Q: Why did DMA decide to move to BIM?
David Miller: We started our journey in 2008, and at the time, we did a substantial amount of work that involved helping other firms with complex geometries on projects. We already used 3D software to do that, but the software wasn’t intelligent. BIM is 3D, but 3D isn’t necessarily BIM. A BIM process uses intelligent data throughout. The 3D visualization was great to a point, but we always had to turn to traditional 2D CAD to create the documentation. The process was inefficient, and we saw BIM as a way to gain efficiency.
Q: Can you describe your transition process?

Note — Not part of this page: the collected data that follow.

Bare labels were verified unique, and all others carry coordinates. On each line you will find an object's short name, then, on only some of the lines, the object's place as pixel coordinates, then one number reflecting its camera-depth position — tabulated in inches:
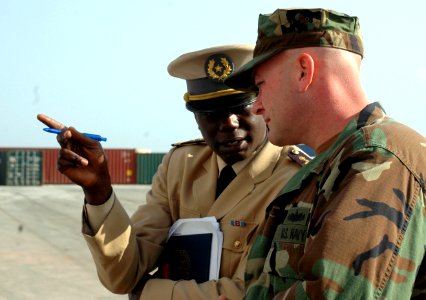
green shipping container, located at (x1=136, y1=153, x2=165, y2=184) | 1497.3
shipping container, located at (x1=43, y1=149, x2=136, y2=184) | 1487.5
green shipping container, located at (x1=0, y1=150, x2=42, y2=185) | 1310.3
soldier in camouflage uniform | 55.5
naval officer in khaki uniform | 100.0
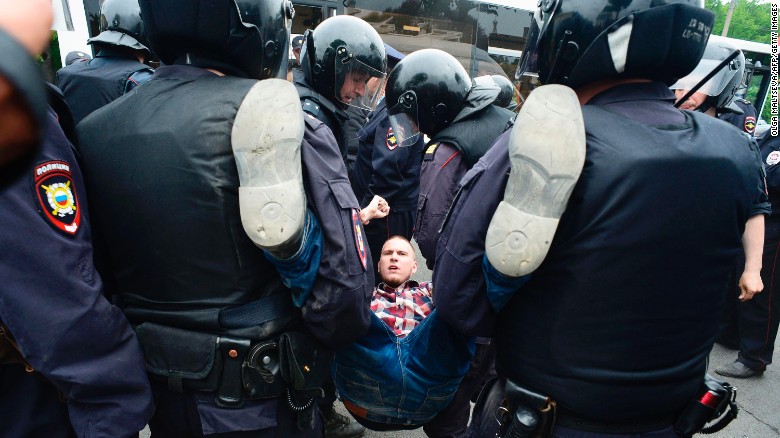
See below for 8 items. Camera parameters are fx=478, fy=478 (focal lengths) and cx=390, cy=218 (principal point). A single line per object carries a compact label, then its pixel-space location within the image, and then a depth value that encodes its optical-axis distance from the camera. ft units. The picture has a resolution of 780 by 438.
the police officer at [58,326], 3.43
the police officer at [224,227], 4.10
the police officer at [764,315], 12.07
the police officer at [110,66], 10.69
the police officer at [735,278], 10.32
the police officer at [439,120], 8.77
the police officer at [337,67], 9.27
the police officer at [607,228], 3.74
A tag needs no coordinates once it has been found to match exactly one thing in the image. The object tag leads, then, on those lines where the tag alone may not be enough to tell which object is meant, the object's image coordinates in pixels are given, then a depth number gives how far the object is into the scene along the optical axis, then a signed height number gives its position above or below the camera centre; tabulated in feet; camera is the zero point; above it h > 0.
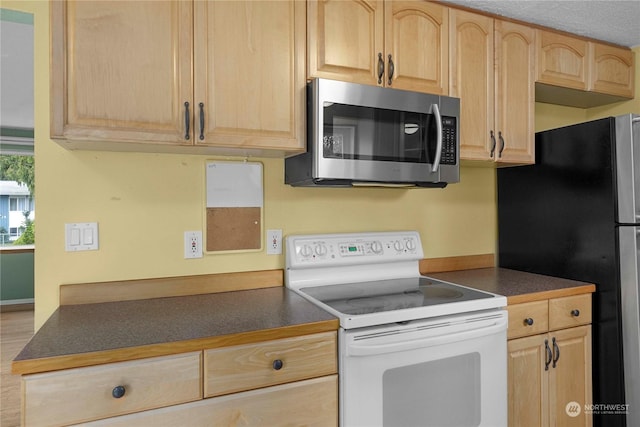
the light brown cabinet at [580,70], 6.83 +2.53
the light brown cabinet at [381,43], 5.18 +2.34
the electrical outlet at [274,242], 6.00 -0.50
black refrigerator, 5.69 -0.36
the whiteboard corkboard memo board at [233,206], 5.68 +0.06
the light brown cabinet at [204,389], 3.33 -1.70
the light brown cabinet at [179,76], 4.12 +1.55
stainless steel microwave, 4.93 +0.96
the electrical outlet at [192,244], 5.54 -0.49
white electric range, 4.33 -1.60
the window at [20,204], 16.75 +0.30
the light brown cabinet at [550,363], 5.55 -2.30
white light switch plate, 4.98 -0.33
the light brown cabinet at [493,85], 6.10 +2.00
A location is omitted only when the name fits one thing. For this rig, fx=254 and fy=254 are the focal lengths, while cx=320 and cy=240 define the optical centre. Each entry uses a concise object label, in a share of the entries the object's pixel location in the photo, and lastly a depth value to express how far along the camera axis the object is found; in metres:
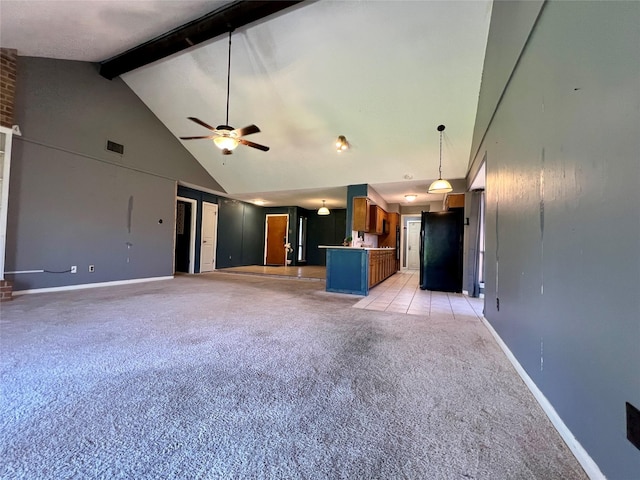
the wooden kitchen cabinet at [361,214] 6.44
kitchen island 4.99
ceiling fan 3.85
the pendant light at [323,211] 9.57
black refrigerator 5.49
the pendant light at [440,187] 4.39
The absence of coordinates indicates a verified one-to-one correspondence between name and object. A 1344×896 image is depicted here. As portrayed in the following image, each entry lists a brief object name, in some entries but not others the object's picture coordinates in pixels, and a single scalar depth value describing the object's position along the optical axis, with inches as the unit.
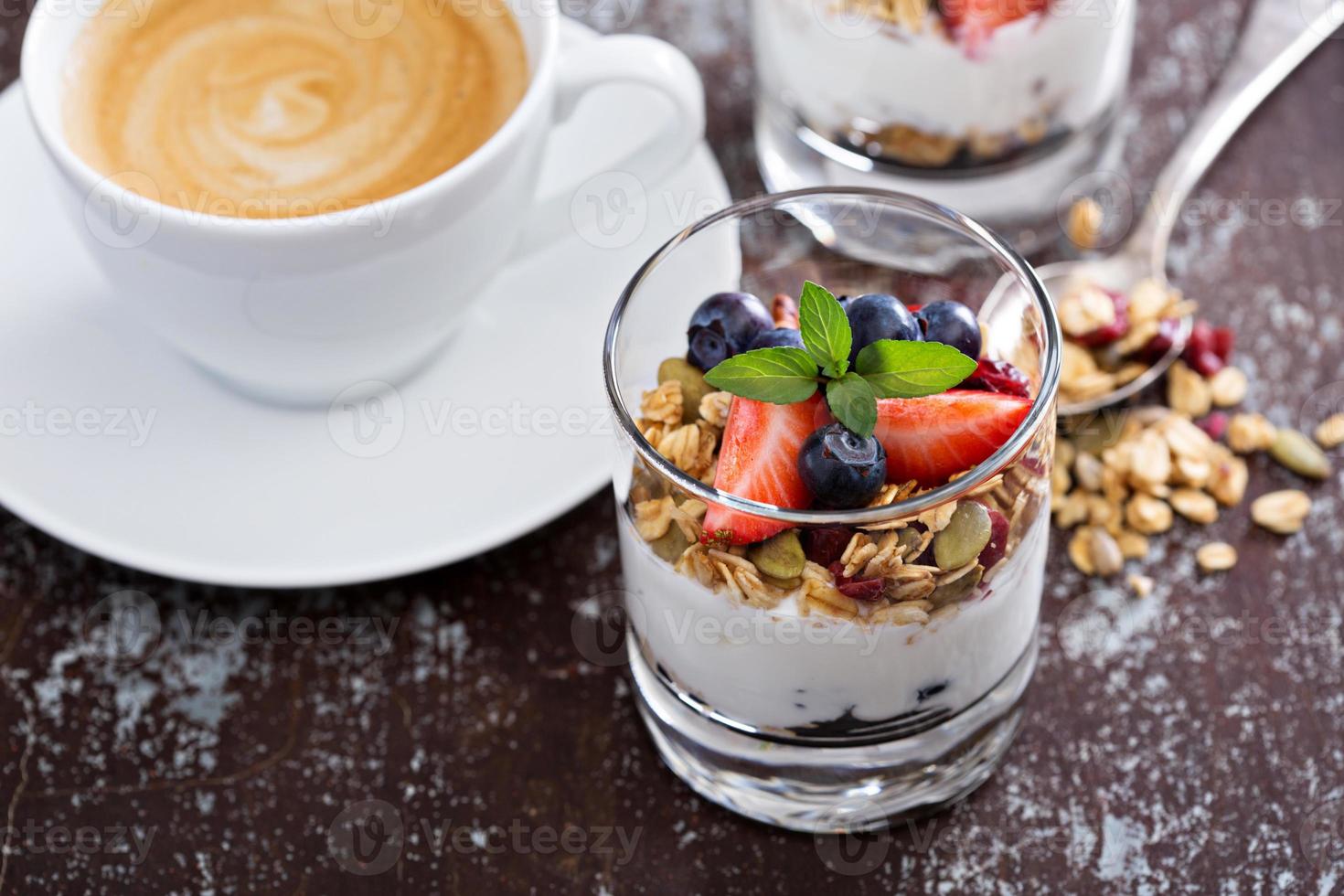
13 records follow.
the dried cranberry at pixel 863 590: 27.9
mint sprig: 28.0
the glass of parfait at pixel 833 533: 27.9
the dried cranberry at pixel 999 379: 28.6
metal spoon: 32.6
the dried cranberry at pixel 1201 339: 32.0
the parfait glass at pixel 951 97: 31.4
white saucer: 30.5
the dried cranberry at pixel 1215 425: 31.7
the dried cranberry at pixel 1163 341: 31.8
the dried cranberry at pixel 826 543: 27.9
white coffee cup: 29.6
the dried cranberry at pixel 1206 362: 31.9
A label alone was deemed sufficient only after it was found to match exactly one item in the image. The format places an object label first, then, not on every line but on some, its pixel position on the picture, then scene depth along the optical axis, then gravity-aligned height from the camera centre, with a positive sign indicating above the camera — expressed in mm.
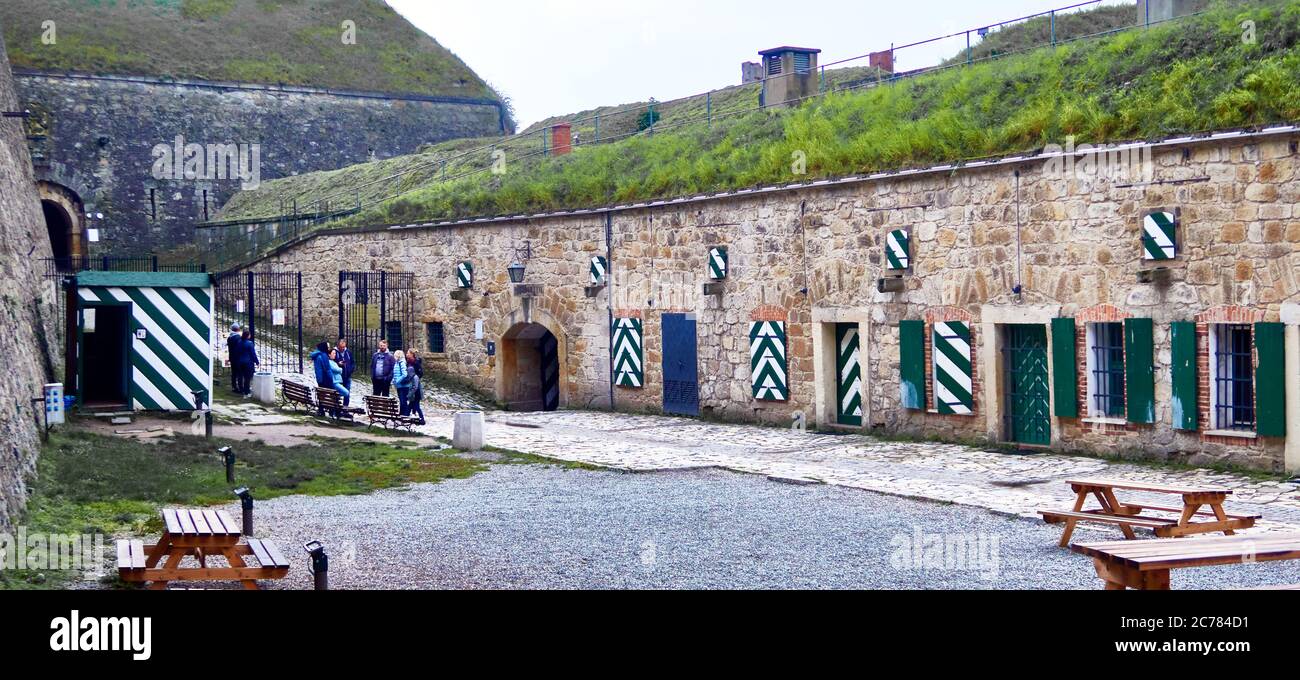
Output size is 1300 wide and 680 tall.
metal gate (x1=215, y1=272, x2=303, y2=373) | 28031 +360
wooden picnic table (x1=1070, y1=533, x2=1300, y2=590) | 7488 -1372
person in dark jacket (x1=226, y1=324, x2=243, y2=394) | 23562 -385
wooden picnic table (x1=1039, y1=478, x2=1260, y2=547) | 10227 -1548
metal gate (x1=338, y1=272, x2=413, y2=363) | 28203 +242
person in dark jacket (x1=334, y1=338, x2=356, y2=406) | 23344 -558
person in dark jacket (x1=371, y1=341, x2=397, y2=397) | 22625 -714
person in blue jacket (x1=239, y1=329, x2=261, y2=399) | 23547 -530
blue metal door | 22109 -775
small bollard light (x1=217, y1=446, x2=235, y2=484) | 13953 -1288
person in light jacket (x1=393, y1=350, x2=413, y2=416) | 21297 -800
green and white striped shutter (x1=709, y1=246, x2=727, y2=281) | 21328 +814
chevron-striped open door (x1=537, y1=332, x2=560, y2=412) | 26797 -927
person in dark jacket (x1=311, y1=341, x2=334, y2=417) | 22328 -652
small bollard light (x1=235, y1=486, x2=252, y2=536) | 10992 -1347
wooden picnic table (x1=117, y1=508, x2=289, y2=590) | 8656 -1426
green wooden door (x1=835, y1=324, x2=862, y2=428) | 19688 -865
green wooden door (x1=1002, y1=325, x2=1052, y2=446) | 17188 -946
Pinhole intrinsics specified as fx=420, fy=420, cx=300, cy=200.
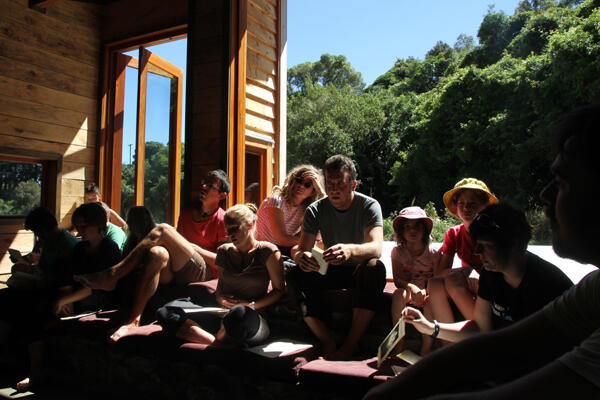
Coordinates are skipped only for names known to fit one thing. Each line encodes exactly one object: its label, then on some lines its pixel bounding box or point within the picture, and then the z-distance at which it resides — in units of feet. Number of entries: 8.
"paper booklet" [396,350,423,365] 5.76
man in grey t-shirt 7.85
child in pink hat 8.60
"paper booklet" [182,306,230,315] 8.23
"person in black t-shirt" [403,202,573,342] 5.60
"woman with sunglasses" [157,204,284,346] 8.48
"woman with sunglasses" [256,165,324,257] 11.17
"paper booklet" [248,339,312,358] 7.43
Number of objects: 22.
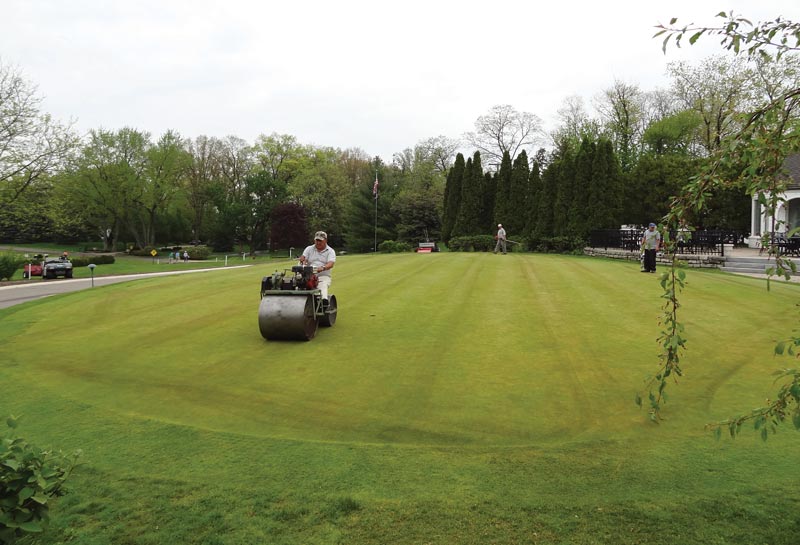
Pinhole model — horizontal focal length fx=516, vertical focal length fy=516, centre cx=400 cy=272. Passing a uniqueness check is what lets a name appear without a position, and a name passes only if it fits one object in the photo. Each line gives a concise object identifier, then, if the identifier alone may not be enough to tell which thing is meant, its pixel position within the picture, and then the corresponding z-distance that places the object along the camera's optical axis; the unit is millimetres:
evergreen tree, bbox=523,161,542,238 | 37406
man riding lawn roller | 10212
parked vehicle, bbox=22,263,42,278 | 29745
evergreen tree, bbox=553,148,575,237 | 33969
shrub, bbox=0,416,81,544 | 2844
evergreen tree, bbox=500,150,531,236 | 39219
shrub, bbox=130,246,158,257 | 63312
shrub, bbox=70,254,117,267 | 39625
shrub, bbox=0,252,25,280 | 27156
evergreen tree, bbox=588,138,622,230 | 31578
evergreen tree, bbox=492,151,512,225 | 40094
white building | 30516
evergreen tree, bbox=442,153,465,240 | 45438
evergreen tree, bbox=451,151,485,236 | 42656
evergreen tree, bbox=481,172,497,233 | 42969
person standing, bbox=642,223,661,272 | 17891
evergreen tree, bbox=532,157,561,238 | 35844
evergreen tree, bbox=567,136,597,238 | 32625
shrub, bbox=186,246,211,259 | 57406
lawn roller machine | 9234
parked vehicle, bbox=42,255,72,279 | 28984
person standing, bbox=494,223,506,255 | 29000
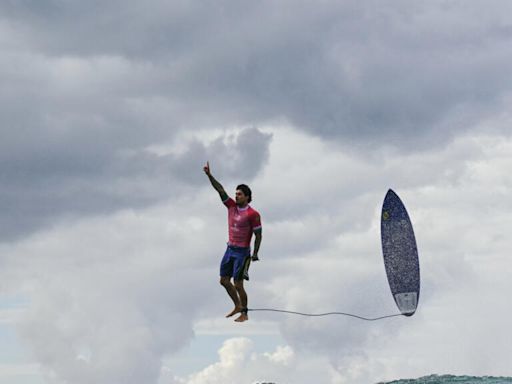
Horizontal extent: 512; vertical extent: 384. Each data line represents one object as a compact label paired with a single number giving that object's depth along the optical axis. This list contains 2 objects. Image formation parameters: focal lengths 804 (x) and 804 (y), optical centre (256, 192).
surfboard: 27.06
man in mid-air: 22.84
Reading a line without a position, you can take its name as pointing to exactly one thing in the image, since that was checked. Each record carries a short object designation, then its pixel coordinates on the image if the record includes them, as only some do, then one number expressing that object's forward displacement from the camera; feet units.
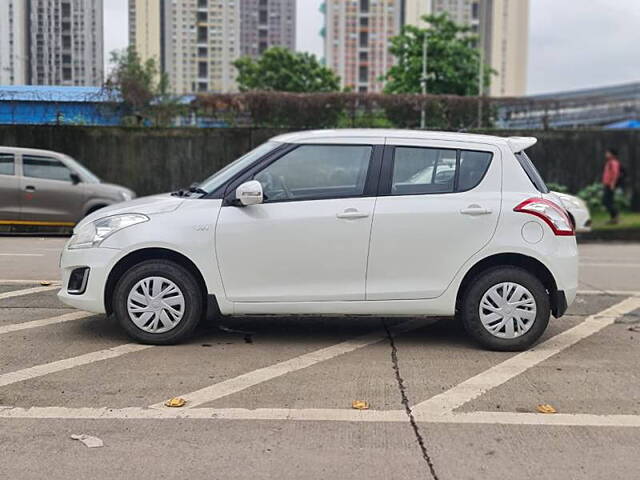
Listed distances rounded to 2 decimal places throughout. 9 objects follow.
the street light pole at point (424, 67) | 142.22
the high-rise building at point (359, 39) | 330.75
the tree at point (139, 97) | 70.95
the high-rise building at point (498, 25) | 298.15
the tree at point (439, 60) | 152.56
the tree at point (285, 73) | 206.18
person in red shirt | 61.00
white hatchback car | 21.11
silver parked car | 50.19
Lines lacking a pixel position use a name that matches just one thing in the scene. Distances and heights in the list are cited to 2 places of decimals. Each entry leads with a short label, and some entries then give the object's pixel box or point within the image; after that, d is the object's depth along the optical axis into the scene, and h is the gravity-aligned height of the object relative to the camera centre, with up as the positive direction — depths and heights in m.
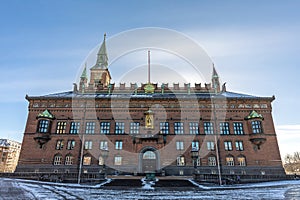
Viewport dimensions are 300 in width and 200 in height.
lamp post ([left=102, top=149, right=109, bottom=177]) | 33.12 +2.00
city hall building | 37.25 +5.76
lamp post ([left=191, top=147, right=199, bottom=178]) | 30.89 +1.84
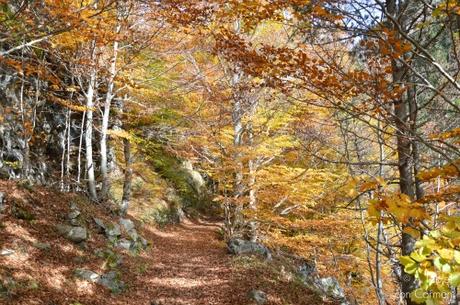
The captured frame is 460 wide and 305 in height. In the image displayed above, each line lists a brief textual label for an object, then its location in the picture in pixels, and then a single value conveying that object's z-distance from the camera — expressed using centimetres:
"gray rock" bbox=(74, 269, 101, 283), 734
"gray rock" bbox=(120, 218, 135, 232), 1127
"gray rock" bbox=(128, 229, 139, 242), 1089
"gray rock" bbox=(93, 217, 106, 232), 971
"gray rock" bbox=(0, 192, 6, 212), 757
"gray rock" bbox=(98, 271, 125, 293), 761
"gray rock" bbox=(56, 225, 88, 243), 835
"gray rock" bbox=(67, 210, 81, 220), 897
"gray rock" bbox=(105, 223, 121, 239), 980
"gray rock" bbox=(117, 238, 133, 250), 985
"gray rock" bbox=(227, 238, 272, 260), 1085
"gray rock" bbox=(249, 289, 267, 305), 805
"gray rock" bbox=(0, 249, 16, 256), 655
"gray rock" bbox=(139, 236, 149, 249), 1116
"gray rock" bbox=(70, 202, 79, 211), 940
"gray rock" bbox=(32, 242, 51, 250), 740
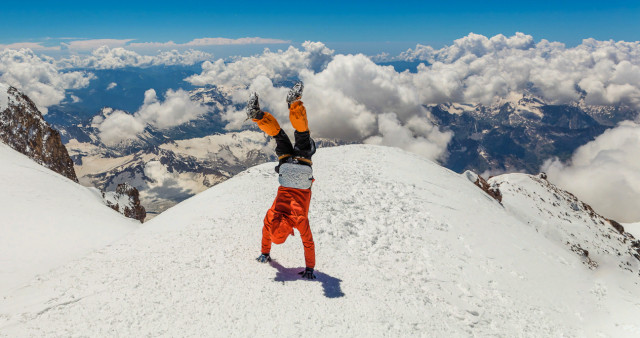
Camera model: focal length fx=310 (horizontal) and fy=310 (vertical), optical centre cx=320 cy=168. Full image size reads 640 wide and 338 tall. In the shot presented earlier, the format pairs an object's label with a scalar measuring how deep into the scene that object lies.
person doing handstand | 10.03
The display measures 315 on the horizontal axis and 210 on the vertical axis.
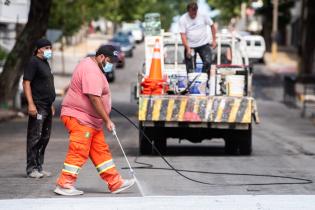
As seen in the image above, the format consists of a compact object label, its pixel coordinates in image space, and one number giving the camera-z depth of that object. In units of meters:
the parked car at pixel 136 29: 97.44
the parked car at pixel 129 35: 78.16
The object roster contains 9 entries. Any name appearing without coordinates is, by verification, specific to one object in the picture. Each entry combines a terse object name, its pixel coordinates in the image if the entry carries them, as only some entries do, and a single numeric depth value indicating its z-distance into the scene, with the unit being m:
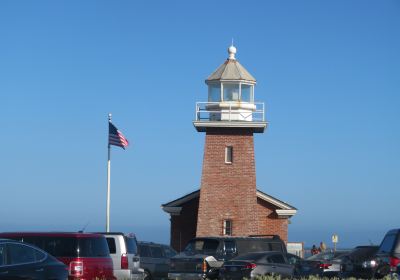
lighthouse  43.88
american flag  38.84
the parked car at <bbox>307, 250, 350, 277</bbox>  29.57
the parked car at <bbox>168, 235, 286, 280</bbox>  27.73
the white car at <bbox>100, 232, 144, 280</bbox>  22.48
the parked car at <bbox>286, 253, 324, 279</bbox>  26.51
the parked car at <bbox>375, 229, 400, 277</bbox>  21.23
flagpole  36.58
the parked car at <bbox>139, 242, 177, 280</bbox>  28.69
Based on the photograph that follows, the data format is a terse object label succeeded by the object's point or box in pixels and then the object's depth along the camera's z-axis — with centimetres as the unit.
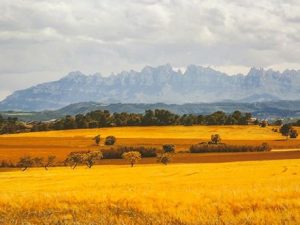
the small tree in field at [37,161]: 11007
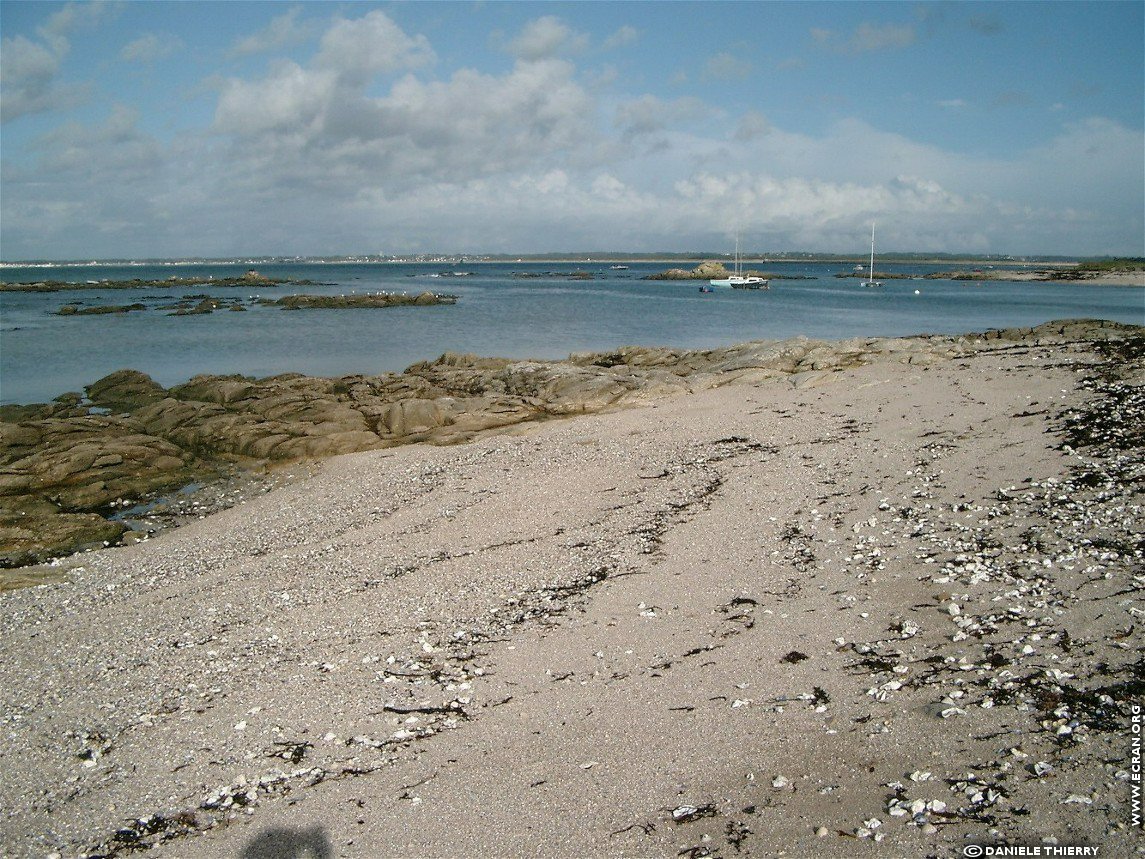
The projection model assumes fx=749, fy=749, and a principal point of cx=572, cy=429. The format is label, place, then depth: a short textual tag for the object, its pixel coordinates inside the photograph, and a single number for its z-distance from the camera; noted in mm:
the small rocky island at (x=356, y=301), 77188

Miller: We started by providing about six days of training to our staff of four people. The training was divided into 40-minute sessions, so that we could learn without disrupting other projects. We then piloted BIM on a small housing scheme: nine flats with retail space on the ground floor.
Q: Why did you select that project?
Miller: It was the sort of project we do frequently. We knew that if we had any problems, we could always shift back to a 2D environment. That wasn’t necessary or even tempting once we got started. Piloting a small project that was a familiar project-type worked well for us. With a small project, it’s easier to change your way of working efficiently. It’s also probably a good idea to work with collaborators already skilled in BIM, such as MEP (mechanical, electrical, and plumbing) engineers. Collaborating with BIM enhances projects, and experiencing that can help build enthusiasm for BIM from the beginning.
Q: What other advice would you give to a firm considering piloting BIM?
Miller: We designated a BIM champion, and that proved to be quite helpful. One of our team members, a young and talented architect, understood BIM tools. She really pulled us along, and got us up and running smoothly. You do need to be careful that every challenge doesn’t get diverted to the BIM expert. As some point, everyone needs to become a BIM champion. BIM isn’t subject matter that one person masters; it’s a process that involves a cultural shift for everyone.
Q: How has relying on a BIM process affected your business and the way you work?
Miller: We measured our performance before, during, and after our shift to BIM. At first, our level of efficiency was about the same as it was pre-BIM. Then, it started improving quite markedly. Looking back, I think the jump in efficiency really helped make our practice more sustainable during the recession. We’re also delivering a high level of consistency and quality, and our clients appreciate that. About 88 percent of our work is repeat business, and the firm is growing. BIM has been a fundamental building block in our growth.